One option is to use a "traits"-type system, e.g. iterator_traits:

Code:

#include <iostream>


template <class Type1, class Type2>
struct specialized
{
	static const char name[];
};

template <class Type1, class Type2>
const char specialized <Type1, Type2> ::name[] = "<Type1, Type2>";


template <>
struct specialized <float, float>
{
	static const char name[];
};

const char specialized <float, float> ::name[] = "<float, float>";


template <class Type1>
struct specialized <Type1, float>
{
	static const char name[];
};

template <class Type1>
const char specialized <Type1, float> ::name[] = "<Type1, float>";


template <class Type1, class Type2>
struct some_class
{
	static const char *const name;

	const char *get_name() const
	{ return name; }
};

template <class Type1, class Type2>
const char *const some_class <Type1, Type2> ::name = specialized <Type1, Type2> ::name;


int main()
{
	some_class <int,   int>   int_int;
	some_class <int,   float> int_float;
	some_class <float, float> float_float;
	std::cout << "int_int: "     << int_int.get_name()     << "\n";
	std::cout << "int_float: "   << int_float.get_name()   << "\n";
	std::cout << "float_float: " << float_float.get_name() << "\n";
}

Something like that allows you to minimize explicit specialization if the only differences are typedefs and static data.

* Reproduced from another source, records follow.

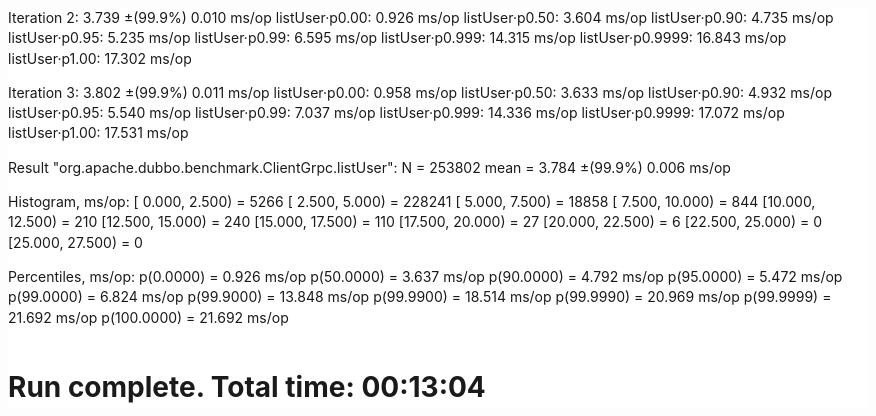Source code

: Iteration   2: 3.739 ±(99.9%) 0.010 ms/op
                 listUser·p0.00:   0.926 ms/op
                 listUser·p0.50:   3.604 ms/op
                 listUser·p0.90:   4.735 ms/op
                 listUser·p0.95:   5.235 ms/op
                 listUser·p0.99:   6.595 ms/op
                 listUser·p0.999:  14.315 ms/op
                 listUser·p0.9999: 16.843 ms/op
                 listUser·p1.00:   17.302 ms/op

Iteration   3: 3.802 ±(99.9%) 0.011 ms/op
                 listUser·p0.00:   0.958 ms/op
                 listUser·p0.50:   3.633 ms/op
                 listUser·p0.90:   4.932 ms/op
                 listUser·p0.95:   5.540 ms/op
                 listUser·p0.99:   7.037 ms/op
                 listUser·p0.999:  14.336 ms/op
                 listUser·p0.9999: 17.072 ms/op
                 listUser·p1.00:   17.531 ms/op



Result "org.apache.dubbo.benchmark.ClientGrpc.listUser":
  N = 253802
  mean =      3.784 ±(99.9%) 0.006 ms/op

  Histogram, ms/op:
    [ 0.000,  2.500) = 5266 
    [ 2.500,  5.000) = 228241 
    [ 5.000,  7.500) = 18858 
    [ 7.500, 10.000) = 844 
    [10.000, 12.500) = 210 
    [12.500, 15.000) = 240 
    [15.000, 17.500) = 110 
    [17.500, 20.000) = 27 
    [20.000, 22.500) = 6 
    [22.500, 25.000) = 0 
    [25.000, 27.500) = 0 

  Percentiles, ms/op:
      p(0.0000) =      0.926 ms/op
     p(50.0000) =      3.637 ms/op
     p(90.0000) =      4.792 ms/op
     p(95.0000) =      5.472 ms/op
     p(99.0000) =      6.824 ms/op
     p(99.9000) =     13.848 ms/op
     p(99.9900) =     18.514 ms/op
     p(99.9990) =     20.969 ms/op
     p(99.9999) =     21.692 ms/op
    p(100.0000) =     21.692 ms/op


# Run complete. Total time: 00:13:04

If you need to do something like that for function specialization, you can do that with static functions, although it can become a bit ugly if you need access to a lot of members in the functions:

Code:

#include <iostream>


template <class Type1, class Type2>
struct specialized
{
	static void show_values(const Type1 &vValue1, const Type2 &vValue2)
	{ std::cout << "Type1: " << vValue1 << ", Type2: " << vValue2 << "\n"; }
};


template <>
struct specialized <float, float>
{
	static void show_values(const float &vValue1, const float &vValue2)
	{ std::cout << "float: " << vValue1 << ", float: " << vValue2 << "\n"; }
};


template <class Type1>
struct specialized <Type1, float>
{
	static void show_values(const Type1 &vValue1, const float &vValue2)
	{ std::cout << "Type1: " << vValue1 << ", float: " << vValue2 << "\n"; }
};


template <class Type1, class Type2>
struct some_class
{
	some_class() : value1(), value2() {}

	void show_values() const
	{ specialized <Type1, Type2> ::show_values(value1, value2); }

	Type1 value1;
	Type2 value2;
};


int main()
{
	some_class <int,   int>   int_int;
	some_class <int,   float> int_float;
	some_class <float, float> float_float;
	int_int.show_values();
	int_float.show_values();
	float_float.show_values();
}

I think the sort of specialization you're talking about can't be done with a single class definition; therefore, you're better off finding a way to confine what's specialized to a class that only contains specialized members.
Kevin Barry

BLXCryptor · 02-10-2011, 12:23 PM

Thanks a lot! Your answer did help me!